Contributing¶
If you want to contribute to csnake, please follow these guidelines.
Old Python versions¶
Csnake works with Python versions 3.6 and 3.7. It uses formatted string literals which first appear in version 3.6.
I have no interest in porting csnake to older versions of Python (especially not 2.x) and won’t take in such pull requests.
pre-commit hooks¶
Csnake uses an opinionated automatic code formatting setup that’s run
pre-commit for every commit you’re making.
This prevents contributors from wasting their time on formatting code, and also
warns them about some kind of errors (via linter).
The formatters’ settings are tailored to produce code that diffs clean,
meaning that parts of code (arguments, from ... include ...
) are split
into lines.
- Pre-commit hooks include:
- reorder_python_imports
- Reorders imports and breaks them up into lines (so they diff clean)
- pyupgrade
- Upgrades obsolete python syntax.
- black
- Formats the code in an opinionated way
- flake8
- Statically checks for all kinds of bugs
You are expected to run the pre-commit hooks locally before you make a pull request. All of them (along with pytest and Sphinx doctest) will be re-run by the CI server side when you commit your code, and you’ll be asked to fix the errors reported before your commit is considered for merging.
Installing the development environment¶
You can install (locally, in a pipenv environment) everything you need for
development by running make setup
in the root of the project.
Python 3.6+ and pipenv are required.
This installs packages needed for formatting, pre-commit tasks, linting and testing, and also sets up the pre-commit hook.
Testing¶
Csnake is thoroughly tested with pytest
based scripts in the tests
folder.
You must thoroughly test your additions in the same way if you want your code to be merged. Your code mustn’t break any existing tests.

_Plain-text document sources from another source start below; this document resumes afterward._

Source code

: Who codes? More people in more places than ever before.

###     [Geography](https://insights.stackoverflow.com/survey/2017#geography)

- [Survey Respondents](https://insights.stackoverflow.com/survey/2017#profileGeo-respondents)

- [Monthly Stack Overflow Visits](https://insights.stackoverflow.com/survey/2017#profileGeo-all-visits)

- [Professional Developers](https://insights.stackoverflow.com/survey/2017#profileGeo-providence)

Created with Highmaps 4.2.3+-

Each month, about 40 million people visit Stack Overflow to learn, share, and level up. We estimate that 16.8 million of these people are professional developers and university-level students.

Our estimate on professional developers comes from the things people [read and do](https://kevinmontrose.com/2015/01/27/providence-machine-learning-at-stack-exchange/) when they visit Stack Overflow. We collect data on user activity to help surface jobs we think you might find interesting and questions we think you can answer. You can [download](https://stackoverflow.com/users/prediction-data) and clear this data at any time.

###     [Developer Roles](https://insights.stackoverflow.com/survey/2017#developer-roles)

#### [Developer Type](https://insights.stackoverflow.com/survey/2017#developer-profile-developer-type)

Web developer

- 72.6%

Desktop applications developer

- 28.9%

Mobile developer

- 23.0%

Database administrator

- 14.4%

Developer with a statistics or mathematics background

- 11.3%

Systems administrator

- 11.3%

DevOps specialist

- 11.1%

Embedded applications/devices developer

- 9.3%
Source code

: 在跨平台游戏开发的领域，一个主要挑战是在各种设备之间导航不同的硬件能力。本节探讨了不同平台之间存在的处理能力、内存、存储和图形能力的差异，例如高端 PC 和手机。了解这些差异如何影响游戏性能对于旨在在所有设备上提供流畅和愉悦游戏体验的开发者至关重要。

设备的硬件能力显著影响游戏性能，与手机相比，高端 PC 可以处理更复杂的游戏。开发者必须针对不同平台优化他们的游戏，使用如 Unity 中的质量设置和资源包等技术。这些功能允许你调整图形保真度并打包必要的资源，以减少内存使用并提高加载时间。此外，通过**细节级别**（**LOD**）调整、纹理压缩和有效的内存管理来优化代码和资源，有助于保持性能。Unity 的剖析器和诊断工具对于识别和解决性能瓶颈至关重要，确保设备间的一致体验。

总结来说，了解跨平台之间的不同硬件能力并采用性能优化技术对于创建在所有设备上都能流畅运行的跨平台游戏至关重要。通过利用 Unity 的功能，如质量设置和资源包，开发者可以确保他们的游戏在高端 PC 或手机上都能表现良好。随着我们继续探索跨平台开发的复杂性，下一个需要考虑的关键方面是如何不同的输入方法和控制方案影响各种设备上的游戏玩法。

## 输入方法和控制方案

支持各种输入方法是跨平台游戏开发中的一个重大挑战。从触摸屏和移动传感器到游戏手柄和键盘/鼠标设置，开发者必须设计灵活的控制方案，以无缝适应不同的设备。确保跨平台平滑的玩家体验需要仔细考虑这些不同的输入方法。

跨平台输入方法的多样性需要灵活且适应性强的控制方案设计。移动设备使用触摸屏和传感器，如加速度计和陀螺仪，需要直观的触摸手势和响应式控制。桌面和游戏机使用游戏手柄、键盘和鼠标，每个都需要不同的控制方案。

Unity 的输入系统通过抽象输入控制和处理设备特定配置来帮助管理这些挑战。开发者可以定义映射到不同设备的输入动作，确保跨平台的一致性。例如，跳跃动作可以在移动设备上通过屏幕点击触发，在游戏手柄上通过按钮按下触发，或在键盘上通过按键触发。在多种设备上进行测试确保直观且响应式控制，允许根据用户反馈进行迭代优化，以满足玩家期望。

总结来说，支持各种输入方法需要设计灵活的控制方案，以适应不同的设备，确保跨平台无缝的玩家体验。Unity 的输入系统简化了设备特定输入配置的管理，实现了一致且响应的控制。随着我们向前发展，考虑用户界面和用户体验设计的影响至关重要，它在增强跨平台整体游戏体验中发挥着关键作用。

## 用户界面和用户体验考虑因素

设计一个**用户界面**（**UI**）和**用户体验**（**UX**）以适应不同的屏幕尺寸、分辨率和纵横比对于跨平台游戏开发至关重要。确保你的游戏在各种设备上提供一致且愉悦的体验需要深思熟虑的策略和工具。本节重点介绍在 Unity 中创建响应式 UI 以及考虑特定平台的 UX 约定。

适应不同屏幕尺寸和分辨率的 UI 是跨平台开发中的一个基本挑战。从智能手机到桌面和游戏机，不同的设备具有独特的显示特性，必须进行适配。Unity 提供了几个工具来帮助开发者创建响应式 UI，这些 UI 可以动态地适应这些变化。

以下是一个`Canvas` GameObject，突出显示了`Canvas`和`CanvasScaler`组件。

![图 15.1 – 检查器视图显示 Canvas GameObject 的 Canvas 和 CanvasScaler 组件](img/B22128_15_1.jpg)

Tests are run by CI when you submit your pull request. You should run them locally beforehand, too.
Pytest tests can be run with the following commands (after you’ve installed the dev environment):
python -m pytest -vv
or
pytest -vv
If you’re using pipenv for development, you should activate it beforehand:
pipenv shell
There are doctests within the documentation. Its primary purpose is to provide examples, not for testing. Still, it’ll be tested by the CI for errors. Locally, you can do the same by running:
make doctest
from the docs folder.
Docs can be generated by running make html
from the docs folder.
Documentation¶
Every public class, function and module must be documented via its docstring.
Docstrings are processed by Sphinx and its Napoleon plugin to create the API section of the documentation. Google style should be used for docstrings (see the existing docstrings, too).
Examples should be provided within the docstring in doctest format. These shouldn’t be used as a way of testing (that’s what pytest tests are for), but their correctness will be checked by the CI. Erroneous documentation is bad.
If you want to see how your docs look like or check them for errors, take a look into doc generation above.
Within the RST documentation, there’s a file that categorizes
Napoleon-generated API documentation (docs/source/csnake.rst
).
If you’re adding functions or classes, you should indicate their categories in
that file.
Versioning¶
Csnake uses Semantic Versioning. Here’s a short summary:
Given a version number MAJOR.MINOR.PATCH, increment the:
- MAJOR version when you make incompatible API changes,
- MINOR version when you add functionality in a backwards-compatible manner, and
- PATCH version when you make backwards-compatible bug fixes.
Additional labels for pre-release and build metadata are available as extensions to the MAJOR.MINOR.PATCH format.